My wife and I were last night discussing the varying pronunciations of Nietzsche:
nitʃi versus
nitʃə. As far as I'm aware, the latter is the preferred pronunciation, based on the fact that every philosopher I know pronounces it this way (and they're the ones with most cause to use it), and that Nietzsche was German, in which a final e such as this one should, according to my scant knowledge of German, be pronounced as a schwa. So why do people say
nitʃi? That's what I said until I started taking philosophy classes. My hypothesis is that it stems from final -e in the numerous Greek words and names we've borrowed into English.
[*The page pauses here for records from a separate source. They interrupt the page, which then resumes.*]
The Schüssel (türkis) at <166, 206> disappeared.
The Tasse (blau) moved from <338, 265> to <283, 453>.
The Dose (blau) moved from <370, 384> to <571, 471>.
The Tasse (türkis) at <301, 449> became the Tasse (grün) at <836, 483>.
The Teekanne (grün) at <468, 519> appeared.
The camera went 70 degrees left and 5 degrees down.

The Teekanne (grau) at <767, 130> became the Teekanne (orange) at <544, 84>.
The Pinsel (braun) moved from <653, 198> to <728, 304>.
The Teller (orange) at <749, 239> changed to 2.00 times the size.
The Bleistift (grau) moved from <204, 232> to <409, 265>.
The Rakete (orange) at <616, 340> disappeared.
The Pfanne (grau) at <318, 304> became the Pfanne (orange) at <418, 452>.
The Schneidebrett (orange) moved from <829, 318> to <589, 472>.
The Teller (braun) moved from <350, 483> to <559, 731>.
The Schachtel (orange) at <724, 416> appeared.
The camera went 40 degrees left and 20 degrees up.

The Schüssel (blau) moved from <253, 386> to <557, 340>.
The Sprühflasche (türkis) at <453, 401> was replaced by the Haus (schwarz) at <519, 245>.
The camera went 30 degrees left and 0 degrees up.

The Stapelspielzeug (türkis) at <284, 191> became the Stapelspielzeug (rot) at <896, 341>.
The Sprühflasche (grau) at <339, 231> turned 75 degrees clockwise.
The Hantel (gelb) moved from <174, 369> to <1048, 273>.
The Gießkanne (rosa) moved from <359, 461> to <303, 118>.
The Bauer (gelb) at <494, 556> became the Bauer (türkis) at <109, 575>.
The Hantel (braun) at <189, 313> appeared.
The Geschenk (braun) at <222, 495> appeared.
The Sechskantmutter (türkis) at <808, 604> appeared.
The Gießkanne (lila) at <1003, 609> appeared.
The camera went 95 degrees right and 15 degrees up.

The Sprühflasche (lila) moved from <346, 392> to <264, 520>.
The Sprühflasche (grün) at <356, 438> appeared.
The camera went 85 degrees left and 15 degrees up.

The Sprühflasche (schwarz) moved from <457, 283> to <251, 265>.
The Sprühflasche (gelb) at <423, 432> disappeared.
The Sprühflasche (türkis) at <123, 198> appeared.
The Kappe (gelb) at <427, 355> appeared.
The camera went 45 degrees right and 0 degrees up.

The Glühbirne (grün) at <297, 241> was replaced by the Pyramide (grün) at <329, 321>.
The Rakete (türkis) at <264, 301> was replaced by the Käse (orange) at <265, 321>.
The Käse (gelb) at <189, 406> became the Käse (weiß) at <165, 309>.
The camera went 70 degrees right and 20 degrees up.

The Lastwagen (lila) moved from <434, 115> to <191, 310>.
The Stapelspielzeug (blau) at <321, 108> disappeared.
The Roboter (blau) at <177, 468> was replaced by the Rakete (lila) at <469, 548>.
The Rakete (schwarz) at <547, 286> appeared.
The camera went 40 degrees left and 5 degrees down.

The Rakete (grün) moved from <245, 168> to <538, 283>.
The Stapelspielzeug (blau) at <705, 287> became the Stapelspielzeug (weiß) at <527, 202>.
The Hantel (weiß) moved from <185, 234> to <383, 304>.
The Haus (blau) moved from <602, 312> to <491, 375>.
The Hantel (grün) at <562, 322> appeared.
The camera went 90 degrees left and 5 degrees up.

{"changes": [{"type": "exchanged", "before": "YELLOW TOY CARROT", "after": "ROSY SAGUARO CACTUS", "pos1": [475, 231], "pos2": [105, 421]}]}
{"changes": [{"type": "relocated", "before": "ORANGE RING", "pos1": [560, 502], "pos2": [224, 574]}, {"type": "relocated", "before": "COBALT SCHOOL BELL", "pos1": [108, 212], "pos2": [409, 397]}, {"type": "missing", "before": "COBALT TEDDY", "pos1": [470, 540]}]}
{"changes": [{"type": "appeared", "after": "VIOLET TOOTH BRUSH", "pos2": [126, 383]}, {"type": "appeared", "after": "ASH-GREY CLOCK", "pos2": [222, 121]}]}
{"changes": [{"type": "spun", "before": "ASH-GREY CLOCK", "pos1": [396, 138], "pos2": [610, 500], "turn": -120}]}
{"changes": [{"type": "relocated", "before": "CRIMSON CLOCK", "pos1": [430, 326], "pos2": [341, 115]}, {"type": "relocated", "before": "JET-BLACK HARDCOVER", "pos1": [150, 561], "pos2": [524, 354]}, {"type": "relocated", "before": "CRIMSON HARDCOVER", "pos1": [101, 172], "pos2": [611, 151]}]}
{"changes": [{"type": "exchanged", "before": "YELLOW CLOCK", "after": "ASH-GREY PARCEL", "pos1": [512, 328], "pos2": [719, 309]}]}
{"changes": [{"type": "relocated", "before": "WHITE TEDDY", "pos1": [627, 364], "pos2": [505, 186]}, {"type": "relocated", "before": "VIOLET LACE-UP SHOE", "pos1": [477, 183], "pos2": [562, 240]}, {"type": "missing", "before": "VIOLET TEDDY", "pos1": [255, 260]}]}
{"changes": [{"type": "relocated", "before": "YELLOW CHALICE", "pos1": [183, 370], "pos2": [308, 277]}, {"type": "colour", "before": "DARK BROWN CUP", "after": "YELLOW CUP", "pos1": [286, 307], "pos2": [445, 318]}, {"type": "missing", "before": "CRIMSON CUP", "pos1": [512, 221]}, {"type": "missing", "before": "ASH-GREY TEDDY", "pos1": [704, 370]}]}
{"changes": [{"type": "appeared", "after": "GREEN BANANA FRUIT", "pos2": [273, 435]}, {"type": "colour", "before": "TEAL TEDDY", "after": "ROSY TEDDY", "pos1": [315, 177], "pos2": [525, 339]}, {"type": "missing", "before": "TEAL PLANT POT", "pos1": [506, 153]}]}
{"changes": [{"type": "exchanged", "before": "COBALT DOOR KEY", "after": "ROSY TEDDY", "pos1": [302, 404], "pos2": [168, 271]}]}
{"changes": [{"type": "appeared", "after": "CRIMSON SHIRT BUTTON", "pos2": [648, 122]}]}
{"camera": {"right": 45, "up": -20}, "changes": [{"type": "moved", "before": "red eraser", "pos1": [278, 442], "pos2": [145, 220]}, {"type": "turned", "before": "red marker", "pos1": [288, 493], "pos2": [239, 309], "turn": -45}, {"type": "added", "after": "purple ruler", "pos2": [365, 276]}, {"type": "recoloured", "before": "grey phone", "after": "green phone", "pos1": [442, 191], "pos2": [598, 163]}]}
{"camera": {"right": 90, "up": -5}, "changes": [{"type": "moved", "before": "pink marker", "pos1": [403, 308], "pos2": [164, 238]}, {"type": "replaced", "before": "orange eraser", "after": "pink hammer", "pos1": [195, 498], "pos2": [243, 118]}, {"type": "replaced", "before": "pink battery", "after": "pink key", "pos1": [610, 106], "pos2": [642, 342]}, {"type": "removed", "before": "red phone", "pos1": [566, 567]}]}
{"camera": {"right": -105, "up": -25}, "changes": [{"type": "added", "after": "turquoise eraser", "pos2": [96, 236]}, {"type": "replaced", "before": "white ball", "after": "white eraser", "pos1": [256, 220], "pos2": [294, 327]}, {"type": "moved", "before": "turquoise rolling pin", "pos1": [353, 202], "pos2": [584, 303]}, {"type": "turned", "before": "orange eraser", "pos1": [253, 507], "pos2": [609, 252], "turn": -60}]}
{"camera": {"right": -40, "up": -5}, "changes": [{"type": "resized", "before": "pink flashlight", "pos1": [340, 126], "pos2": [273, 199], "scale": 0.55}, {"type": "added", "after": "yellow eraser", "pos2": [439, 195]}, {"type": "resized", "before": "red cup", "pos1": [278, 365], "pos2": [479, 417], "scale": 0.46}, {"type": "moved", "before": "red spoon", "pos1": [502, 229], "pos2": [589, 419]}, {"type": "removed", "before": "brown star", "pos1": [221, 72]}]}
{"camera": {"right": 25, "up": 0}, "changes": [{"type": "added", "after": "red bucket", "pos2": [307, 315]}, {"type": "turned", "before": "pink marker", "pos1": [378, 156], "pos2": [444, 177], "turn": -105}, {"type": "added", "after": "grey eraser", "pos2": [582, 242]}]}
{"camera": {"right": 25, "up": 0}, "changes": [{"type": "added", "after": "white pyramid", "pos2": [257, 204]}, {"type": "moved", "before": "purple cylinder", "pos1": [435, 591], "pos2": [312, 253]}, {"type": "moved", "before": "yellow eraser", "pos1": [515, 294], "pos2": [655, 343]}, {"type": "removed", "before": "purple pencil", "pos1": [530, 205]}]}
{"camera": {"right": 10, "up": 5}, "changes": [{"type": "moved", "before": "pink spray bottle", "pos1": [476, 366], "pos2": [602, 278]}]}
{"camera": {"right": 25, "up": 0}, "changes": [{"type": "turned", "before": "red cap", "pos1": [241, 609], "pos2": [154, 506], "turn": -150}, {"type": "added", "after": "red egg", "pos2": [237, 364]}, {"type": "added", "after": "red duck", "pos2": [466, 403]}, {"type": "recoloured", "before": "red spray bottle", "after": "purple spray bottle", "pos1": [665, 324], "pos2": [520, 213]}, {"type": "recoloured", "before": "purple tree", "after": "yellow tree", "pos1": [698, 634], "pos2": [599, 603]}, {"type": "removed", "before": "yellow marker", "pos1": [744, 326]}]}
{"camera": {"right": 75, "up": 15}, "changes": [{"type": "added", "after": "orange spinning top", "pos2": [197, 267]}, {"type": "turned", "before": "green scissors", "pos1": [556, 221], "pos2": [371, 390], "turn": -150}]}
To give some examples from linguistic and English terminology, "apocope", "syncope", "synecdoche", or from Greek mythology, "Persephone", "Ariadne", etc. etc. When people look at a word they don't say "Hmm, what language is that from?" They have vague unconscious knowledge of how they've heard other similar words pronounced, and in this case that results in a translation of the German -e in Nietzsche to the final -e in Greek which is pronounced
i. Another reason we should have linguistics classes in school.
2 comments:
I think it might be assimilation, on top of the fact that word final schwa is pretty rare compared to other vowels, with i being the most common word final vowel, as far as I'm aware.
We have an art gallery here that's called "Heide". It's in Heidelberg, so no problem guessing how the original name was meant to be said.
Everyone calls it "Heidi", like the heroine of the children's novels. I always wonder why the owners of the gallery don't try for the old pronunciation.